- [To do]: Apart from the pictures, every record here must be copied word for word.

- [Material provided]:
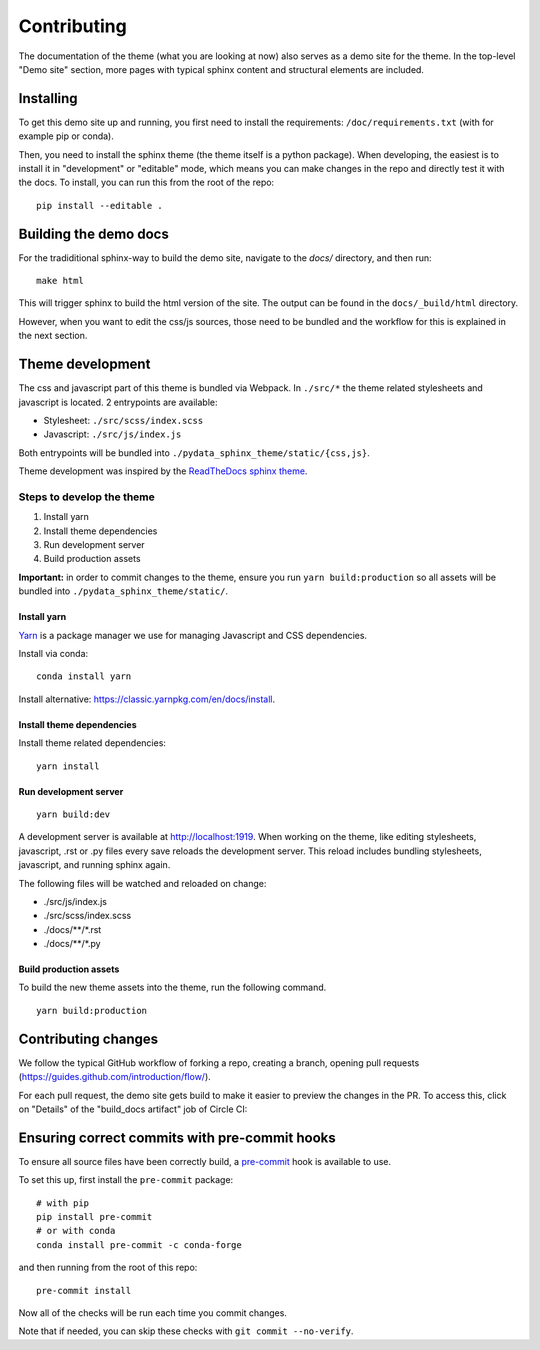 ************
Contributing
************

The documentation of the theme (what you are looking at now) also serves
as a demo site for the theme. In the top-level "Demo site" section,
more pages with typical sphinx content and structural elements are included.

Installing
==========

To get this demo site up and running, you first need to install the requirements:
``/doc/requirements.txt`` (with for example pip or conda).

Then, you need to install the sphinx theme (the theme itself is a python package).
When developing, the easiest is to install it in "development" or "editable" mode,
which means you can make changes in the repo and directly test it with the docs.
To install, you can run this from the root of the repo::

    pip install --editable .

Building the demo docs
======================

For the tradiditional sphinx-way to build the demo site, navigate to the
`docs/` directory, and then run::

    make html

This will trigger sphinx to build the html version of the site. The output can
be found in the ``docs/_build/html`` directory.

However, when you want to edit the css/js sources, those need to be bundled
and the workflow for this is explained in the next section.

Theme development
=================

The css and javascript part of this theme is bundled via Webpack. In ``./src/*``
the theme related stylesheets and javascript is located. 2 entrypoints are
available:

- Stylesheet: ``./src/scss/index.scss``
- Javascript: ``./src/js/index.js``

Both entrypoints will be bundled into ``./pydata_sphinx_theme/static/{css,js}``.

Theme development was inspired by the `ReadTheDocs sphinx theme <https://github.com/readthedocs/sphinx_rtd_theme>`__.

Steps to develop the theme
--------------------------

1. Install yarn
2. Install theme dependencies
3. Run development server
4. Build production assets

**Important:** in order to commit changes to the theme, ensure you run
``yarn build:production`` so all assets will be bundled into
``./pydata_sphinx_theme/static/``.

Install yarn
^^^^^^^^^^^^

`Yarn <https://yarnpkg.com>`__ is a package manager we use for managing
Javascript and CSS dependencies.

Install via conda::

    conda install yarn

Install alternative: https://classic.yarnpkg.com/en/docs/install.

Install theme dependencies
^^^^^^^^^^^^^^^^^^^^^^^^^^

Install theme related dependencies::

    yarn install


Run development server
^^^^^^^^^^^^^^^^^^^^^^

::

    yarn build:dev

A development server is available at http://localhost:1919. When working
on the theme, like editing stylesheets, javascript, .rst or .py files
every save reloads the development server. This reload includes bundling
stylesheets, javascript, and running sphinx again.

The following files will be watched and reloaded on change:

- ./src/js/index.js
- ./src/scss/index.scss
- ./docs/\*\*/\*.rst
- ./docs/\*\*/\*.py

Build production assets
^^^^^^^^^^^^^^^^^^^^^^^

To build the new theme assets into the theme, run the following command.

::

    yarn build:production


Contributing changes
====================

We follow the typical GitHub workflow of forking a repo, creating a branch,
opening pull requests (https://guides.github.com/introduction/flow/).

For each pull request, the demo site gets build to make it easier to preview
the changes in the PR. To access this, click on "Details" of the "build_docs artifact"
job of Circle CI:

.. image:: _static/pull-request-preview-link.png


Ensuring correct commits with pre-commit hooks
==============================================

To ensure all source files have been correctly build, a `pre-commit <https://pre-commit.com/>`__
hook is available to use.

To set this up, first install the ``pre-commit`` package::

    # with pip
    pip install pre-commit
    # or with conda
    conda install pre-commit -c conda-forge

and then running from the root of this repo::

    pre-commit install

Now all of the checks will be run each time you commit changes.

Note that if needed, you can skip these checks with ``git commit --no-verify``.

- [Output of the task]:
 ************
Contributing
************

The documentation of the theme (what you are looking at now) also serves
as a demo site for the theme. In the top-level "Demo site" section,
more pages with typical sphinx content and structural elements are included.

Installing
==========

To get this demo site up and running, you first need to install the requirements:
``/doc/requirements.txt`` (with for example pip or conda).

Then, you need to install the sphinx theme (the theme itself is a python package).
When developing, the easiest is to install it in "development" or "editable" mode,
which means you can make changes in the repo and directly test it with the docs.
To install, you can run this from the root of the repo::

    pip install --editable .

Building the demo docs
======================

For the tradiditional sphinx-way to build the demo site, navigate to the
`docs/` directory, and then run::

    make html

This will trigger sphinx to build the html version of the site. The output can
be found in the ``docs/_build/html`` directory.

However, when you want to edit the css/js sources, those need to be bundled
and the workflow for this is explained in the next section.

Theme development
=================

The css and javascript part of this theme is bundled via Webpack. In ``./src/*``
the theme related stylesheets and javascript is located. 2 entrypoints are
available:

- Stylesheet: ``./src/scss/index.scss``
- Javascript: ``./src/js/index.js``

Both entrypoints will be bundled into ``./pydata_sphinx_theme/static/{css,js}``.

Theme development was inspired by the `ReadTheDocs sphinx theme <https://github.com/readthedocs/sphinx_rtd_theme>`__.

Steps to develop the theme
--------------------------

1. Install yarn
2. Install theme dependencies
3. Run development server
4. Build production assets

**Important:** in order to commit changes to the theme, ensure you run
``yarn build:production`` so all assets will be bundled into
``./pydata_sphinx_theme/static/``.

Install yarn
^^^^^^^^^^^^

`Yarn <https://yarnpkg.com>`__ is a package manager we use for managing
Javascript and CSS dependencies.

Install via conda::

    conda install yarn

Install alternative: https://classic.yarnpkg.com/en/docs/install.

Install theme dependencies
^^^^^^^^^^^^^^^^^^^^^^^^^^

Install theme related dependencies::

    yarn install


Run development server
^^^^^^^^^^^^^^^^^^^^^^

::

    yarn build:dev

A development server is available at http://localhost:1919. When working
on the theme, like editing stylesheets, javascript, .rst or .py files
every save reloads the development server. This reload includes bundling
stylesheets, javascript, and running sphinx again.

The following files will be watched and reloaded on change:

- ./src/js/index.js
- ./src/scss/index.scss
- ./docs/\*\*/\*.rst
- ./docs/\*\*/\*.py

Build production assets
^^^^^^^^^^^^^^^^^^^^^^^

To build the new theme assets into the theme, run the following command.

::

    yarn build:production


Contributing changes
====================

We follow the typical GitHub workflow of forking a repo, creating a branch,
opening pull requests (https://guides.github.com/introduction/flow/).

For each pull request, the demo site gets build to make it easier to preview
the changes in the PR. To access this, click on "Details" of the "build_docs artifact"
job of Circle CI:

.. image:: _static/pull-request-preview-link.png


Ensuring correct commits with pre-commit hooks
==============================================

To ensure all source files have been correctly build, a `pre-commit <https://pre-commit.com/>`__
hook is available to use.

To set this up, first install the ``pre-commit`` package::

    # with pip
    pip install pre-commit
    # or with conda
    conda install pre-commit -c conda-forge

and then running from the root of this repo::

    pre-commit install

Now all of the checks will be run each time you commit changes.

Note that if needed, you can skip these checks with ``git commit --no-verify``.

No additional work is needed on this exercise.